Records from a data collection:
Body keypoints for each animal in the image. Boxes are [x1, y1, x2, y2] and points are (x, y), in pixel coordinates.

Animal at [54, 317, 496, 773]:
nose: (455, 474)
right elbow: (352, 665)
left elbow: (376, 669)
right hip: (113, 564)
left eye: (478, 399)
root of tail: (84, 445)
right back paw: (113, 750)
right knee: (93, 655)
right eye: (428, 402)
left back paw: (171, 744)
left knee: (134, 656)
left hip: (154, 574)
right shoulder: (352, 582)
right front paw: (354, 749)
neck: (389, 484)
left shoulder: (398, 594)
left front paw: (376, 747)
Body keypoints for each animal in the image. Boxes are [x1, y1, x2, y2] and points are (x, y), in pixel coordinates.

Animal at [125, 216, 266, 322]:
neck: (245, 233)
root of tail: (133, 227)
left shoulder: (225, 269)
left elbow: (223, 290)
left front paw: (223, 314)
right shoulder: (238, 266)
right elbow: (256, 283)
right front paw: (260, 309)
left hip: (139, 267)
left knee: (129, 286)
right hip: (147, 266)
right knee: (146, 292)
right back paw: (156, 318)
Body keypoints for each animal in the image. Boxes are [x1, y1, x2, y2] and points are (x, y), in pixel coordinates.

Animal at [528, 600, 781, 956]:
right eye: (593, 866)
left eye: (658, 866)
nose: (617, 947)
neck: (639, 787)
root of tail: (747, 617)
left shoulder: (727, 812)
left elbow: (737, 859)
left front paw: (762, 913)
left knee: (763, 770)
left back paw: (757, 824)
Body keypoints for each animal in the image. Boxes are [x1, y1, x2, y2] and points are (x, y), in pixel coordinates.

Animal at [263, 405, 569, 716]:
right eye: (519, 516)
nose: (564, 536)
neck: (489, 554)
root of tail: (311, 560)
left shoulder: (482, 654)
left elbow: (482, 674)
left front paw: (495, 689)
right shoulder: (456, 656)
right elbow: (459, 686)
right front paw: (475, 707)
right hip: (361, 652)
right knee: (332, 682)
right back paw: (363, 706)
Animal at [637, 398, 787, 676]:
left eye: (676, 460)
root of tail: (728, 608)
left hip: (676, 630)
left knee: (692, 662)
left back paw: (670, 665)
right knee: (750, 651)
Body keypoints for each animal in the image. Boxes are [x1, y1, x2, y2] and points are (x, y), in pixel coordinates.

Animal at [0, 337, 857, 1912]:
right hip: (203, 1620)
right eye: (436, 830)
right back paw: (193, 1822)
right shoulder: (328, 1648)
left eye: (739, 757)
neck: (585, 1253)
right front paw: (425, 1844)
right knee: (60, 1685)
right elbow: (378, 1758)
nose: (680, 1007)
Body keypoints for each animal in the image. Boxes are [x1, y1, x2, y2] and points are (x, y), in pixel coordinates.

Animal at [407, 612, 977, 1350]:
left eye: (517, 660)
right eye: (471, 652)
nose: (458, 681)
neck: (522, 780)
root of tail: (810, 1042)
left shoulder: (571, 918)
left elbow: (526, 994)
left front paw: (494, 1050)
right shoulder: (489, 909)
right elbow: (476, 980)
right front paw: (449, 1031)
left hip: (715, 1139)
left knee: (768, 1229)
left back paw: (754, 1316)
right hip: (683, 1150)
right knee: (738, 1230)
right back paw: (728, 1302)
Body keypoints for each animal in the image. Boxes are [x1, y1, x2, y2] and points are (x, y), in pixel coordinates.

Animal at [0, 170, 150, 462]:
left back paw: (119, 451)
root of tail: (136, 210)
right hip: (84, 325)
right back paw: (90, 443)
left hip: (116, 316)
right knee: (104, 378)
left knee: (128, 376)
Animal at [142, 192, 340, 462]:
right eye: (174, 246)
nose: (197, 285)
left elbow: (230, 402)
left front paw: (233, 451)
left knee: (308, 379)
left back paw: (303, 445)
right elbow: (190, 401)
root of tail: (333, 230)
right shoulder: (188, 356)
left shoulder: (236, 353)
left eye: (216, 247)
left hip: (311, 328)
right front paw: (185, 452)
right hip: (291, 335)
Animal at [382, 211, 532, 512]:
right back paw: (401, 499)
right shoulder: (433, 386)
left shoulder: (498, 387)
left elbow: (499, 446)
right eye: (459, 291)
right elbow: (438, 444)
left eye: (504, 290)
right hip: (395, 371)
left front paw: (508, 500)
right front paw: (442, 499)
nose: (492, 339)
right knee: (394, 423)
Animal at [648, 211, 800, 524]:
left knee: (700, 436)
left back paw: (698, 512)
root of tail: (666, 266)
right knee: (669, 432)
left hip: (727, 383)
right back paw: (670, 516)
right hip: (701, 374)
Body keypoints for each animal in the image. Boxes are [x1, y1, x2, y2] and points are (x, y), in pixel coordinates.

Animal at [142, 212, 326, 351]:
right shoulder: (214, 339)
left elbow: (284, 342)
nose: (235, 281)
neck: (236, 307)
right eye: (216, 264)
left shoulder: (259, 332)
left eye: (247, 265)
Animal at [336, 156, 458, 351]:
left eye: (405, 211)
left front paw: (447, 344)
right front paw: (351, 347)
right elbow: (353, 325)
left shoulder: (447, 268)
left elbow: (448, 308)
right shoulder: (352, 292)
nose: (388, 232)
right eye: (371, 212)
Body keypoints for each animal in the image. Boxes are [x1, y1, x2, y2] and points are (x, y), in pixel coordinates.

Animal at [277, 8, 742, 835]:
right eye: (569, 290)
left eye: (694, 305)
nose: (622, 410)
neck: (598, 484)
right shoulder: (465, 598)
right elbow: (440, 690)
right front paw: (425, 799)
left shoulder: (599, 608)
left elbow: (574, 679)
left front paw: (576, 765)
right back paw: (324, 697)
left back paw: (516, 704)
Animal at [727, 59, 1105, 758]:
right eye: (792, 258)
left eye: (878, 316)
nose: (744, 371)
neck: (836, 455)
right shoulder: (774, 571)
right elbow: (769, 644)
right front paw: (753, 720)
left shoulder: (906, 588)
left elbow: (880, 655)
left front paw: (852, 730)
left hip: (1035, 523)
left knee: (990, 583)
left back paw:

- _WORK ITEM_
With "tail" as the string to match, show every line of the entries above that has it.

- _RESPONSE_
root of tail: (84, 445)
root of tail: (133, 227)
root of tail: (747, 617)
root of tail: (311, 560)
root of tail: (728, 608)
root of tail: (810, 1042)
root of tail: (136, 210)
root of tail: (333, 230)
root of tail: (666, 266)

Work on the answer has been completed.